Goal:
Repeat the lines of the items below exactly, from the first line through the line containing "scientific name: Agrocybe pediades", with both ends included.

Data records:
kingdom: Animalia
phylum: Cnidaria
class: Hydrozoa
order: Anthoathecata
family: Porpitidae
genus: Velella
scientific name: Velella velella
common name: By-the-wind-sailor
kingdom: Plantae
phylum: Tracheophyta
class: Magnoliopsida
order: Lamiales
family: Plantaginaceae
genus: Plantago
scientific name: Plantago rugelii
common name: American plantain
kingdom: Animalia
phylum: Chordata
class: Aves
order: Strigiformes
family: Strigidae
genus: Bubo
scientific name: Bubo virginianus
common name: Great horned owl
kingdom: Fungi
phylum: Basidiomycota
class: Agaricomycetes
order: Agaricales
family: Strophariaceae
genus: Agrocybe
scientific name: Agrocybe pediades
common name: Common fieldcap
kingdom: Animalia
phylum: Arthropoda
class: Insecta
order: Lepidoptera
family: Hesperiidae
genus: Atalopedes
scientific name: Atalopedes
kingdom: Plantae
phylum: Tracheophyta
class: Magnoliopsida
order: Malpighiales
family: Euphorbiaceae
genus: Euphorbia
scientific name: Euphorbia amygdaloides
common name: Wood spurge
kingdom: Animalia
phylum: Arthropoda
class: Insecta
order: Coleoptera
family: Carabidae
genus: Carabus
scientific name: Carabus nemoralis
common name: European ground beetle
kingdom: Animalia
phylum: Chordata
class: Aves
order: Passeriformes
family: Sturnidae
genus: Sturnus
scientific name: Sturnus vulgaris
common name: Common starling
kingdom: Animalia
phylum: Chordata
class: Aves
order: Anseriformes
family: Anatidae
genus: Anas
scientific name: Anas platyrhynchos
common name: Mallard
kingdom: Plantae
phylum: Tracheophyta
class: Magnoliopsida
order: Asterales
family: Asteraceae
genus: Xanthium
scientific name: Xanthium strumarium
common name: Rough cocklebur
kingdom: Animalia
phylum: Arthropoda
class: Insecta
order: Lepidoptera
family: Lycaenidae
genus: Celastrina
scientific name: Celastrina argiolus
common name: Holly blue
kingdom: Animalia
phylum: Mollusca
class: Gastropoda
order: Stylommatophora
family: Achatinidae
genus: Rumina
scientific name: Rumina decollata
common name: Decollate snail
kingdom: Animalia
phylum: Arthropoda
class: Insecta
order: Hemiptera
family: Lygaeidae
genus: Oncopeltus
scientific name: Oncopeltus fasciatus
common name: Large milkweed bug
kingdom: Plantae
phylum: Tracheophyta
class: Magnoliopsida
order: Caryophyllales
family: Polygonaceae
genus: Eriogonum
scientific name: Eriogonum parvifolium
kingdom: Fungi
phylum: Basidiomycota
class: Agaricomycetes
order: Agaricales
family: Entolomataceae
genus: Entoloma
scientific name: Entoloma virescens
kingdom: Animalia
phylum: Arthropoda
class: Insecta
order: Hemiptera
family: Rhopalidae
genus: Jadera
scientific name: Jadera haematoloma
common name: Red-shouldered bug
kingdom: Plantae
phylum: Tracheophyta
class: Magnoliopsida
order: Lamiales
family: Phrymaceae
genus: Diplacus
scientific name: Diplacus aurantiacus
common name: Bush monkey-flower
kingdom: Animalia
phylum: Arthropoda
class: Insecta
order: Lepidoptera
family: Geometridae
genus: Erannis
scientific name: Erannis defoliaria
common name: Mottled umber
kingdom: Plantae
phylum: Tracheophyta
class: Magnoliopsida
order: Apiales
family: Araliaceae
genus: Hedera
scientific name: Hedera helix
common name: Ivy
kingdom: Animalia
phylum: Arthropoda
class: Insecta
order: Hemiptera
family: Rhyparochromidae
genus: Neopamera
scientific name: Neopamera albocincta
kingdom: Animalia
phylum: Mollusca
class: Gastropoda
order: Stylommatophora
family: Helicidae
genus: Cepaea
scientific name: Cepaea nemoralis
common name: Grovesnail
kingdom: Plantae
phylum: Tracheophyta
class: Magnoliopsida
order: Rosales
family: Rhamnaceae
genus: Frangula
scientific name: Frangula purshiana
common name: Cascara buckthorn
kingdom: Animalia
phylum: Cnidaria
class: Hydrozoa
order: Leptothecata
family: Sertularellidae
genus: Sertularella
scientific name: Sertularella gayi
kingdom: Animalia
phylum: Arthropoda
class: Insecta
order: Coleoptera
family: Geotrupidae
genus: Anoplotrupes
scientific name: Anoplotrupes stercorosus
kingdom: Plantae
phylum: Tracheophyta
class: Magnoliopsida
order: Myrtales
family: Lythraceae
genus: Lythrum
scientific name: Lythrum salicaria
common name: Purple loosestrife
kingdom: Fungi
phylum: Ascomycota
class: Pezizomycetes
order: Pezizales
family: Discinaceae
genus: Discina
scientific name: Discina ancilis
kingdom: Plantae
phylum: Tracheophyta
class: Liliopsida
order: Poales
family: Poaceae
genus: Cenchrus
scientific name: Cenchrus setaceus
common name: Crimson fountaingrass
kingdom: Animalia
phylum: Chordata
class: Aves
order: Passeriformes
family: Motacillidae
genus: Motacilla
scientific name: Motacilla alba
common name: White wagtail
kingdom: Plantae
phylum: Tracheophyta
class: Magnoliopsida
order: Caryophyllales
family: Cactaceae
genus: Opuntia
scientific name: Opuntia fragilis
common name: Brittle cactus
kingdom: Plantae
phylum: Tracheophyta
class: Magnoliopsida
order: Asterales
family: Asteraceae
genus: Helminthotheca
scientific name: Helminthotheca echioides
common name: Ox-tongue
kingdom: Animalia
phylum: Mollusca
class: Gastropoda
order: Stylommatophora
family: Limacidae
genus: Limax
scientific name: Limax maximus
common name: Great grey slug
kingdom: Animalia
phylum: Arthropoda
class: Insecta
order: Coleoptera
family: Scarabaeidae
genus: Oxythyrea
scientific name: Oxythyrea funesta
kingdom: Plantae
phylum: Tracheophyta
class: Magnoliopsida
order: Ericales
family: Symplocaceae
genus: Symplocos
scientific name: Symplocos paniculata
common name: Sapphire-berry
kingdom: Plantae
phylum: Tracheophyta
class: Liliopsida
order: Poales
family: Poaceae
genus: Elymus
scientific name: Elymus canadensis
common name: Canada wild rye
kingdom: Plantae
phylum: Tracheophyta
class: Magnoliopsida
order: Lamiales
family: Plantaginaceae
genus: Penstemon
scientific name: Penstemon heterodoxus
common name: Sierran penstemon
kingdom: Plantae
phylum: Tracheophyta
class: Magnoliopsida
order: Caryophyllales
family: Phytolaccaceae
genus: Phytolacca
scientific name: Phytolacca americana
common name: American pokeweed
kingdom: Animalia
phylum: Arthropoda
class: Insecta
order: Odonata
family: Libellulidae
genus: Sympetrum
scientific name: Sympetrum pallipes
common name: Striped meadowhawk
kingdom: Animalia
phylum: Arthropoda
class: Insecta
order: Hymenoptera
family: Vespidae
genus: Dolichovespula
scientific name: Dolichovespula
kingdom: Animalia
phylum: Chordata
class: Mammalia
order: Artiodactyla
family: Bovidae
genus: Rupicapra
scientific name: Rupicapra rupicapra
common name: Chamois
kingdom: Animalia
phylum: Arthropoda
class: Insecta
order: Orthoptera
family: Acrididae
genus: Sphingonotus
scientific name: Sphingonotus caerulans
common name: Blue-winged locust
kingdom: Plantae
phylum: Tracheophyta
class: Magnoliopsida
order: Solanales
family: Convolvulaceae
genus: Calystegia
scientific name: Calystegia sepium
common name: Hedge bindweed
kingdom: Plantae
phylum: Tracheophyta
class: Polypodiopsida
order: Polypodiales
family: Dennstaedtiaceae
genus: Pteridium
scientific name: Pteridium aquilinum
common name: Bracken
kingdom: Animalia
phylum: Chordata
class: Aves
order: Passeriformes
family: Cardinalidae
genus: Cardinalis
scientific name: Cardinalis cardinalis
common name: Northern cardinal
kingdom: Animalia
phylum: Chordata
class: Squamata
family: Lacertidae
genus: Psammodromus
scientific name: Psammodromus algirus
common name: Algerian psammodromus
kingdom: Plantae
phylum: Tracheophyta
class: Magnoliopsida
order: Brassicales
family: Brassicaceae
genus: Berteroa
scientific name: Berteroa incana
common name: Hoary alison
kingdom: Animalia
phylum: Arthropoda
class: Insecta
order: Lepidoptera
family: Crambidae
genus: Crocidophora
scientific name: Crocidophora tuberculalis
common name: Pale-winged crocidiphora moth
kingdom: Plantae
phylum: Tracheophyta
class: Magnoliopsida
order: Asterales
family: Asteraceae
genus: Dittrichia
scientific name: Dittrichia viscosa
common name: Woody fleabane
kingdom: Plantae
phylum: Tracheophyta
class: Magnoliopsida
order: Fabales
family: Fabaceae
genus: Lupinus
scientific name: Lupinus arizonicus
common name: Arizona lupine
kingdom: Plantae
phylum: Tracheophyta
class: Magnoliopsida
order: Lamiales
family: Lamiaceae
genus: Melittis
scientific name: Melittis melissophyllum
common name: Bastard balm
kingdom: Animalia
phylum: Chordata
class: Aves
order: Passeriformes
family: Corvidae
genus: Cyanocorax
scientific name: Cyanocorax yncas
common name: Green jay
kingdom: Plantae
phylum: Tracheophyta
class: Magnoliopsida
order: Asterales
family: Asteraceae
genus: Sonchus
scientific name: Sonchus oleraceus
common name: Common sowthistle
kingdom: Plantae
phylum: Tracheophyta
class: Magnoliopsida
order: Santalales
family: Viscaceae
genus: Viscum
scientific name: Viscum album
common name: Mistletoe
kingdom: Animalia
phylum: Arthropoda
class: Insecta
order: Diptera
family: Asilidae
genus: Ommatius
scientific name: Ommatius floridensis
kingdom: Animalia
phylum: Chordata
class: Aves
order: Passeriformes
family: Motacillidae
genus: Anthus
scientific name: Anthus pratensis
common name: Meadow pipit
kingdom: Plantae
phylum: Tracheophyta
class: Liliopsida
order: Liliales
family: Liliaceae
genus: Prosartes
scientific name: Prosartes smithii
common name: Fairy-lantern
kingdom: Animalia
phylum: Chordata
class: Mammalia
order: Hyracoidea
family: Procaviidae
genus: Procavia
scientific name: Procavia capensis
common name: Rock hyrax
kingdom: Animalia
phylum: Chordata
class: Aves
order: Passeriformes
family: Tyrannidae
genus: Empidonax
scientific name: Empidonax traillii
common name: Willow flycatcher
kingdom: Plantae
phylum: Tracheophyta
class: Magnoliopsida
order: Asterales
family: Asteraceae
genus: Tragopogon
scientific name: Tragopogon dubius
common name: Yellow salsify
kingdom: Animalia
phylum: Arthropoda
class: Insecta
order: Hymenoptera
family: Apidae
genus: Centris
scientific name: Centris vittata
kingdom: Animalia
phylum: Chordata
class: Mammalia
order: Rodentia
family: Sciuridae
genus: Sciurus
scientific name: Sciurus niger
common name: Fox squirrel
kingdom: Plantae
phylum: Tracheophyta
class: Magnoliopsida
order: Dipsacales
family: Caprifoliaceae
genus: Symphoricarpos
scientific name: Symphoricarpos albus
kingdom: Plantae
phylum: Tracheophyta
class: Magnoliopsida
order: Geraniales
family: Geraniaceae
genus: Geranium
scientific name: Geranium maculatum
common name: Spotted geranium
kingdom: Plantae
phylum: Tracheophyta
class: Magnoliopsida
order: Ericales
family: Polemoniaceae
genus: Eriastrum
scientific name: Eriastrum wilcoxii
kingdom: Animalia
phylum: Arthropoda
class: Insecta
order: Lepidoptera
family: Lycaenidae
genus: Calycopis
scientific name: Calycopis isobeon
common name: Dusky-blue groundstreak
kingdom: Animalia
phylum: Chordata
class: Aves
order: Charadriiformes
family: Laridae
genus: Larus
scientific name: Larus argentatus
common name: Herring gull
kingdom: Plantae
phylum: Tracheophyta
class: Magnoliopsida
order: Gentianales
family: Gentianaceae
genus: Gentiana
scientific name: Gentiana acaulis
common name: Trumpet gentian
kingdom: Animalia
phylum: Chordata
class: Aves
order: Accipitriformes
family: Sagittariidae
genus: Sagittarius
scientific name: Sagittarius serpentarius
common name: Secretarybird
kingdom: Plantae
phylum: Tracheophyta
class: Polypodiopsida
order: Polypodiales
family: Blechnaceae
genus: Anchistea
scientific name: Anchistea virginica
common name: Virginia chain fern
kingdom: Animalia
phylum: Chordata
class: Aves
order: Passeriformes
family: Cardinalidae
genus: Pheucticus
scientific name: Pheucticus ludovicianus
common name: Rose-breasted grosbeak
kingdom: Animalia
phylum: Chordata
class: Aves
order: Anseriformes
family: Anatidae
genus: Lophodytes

Final answer:
kingdom: Animalia
phylum: Cnidaria
class: Hydrozoa
order: Anthoathecata
family: Porpitidae
genus: Velella
scientific name: Velella velella
common name: By-the-wind-sailor
kingdom: Plantae
phylum: Tracheophyta
class: Magnoliopsida
order: Lamiales
family: Plantaginaceae
genus: Plantago
scientific name: Plantago rugelii
common name: American plantain
kingdom: Animalia
phylum: Chordata
class: Aves
order: Strigiformes
family: Strigidae
genus: Bubo
scientific name: Bubo virginianus
common name: Great horned owl
kingdom: Fungi
phylum: Basidiomycota
class: Agaricomycetes
order: Agaricales
family: Strophariaceae
genus: Agrocybe
scientific name: Agrocybe pediades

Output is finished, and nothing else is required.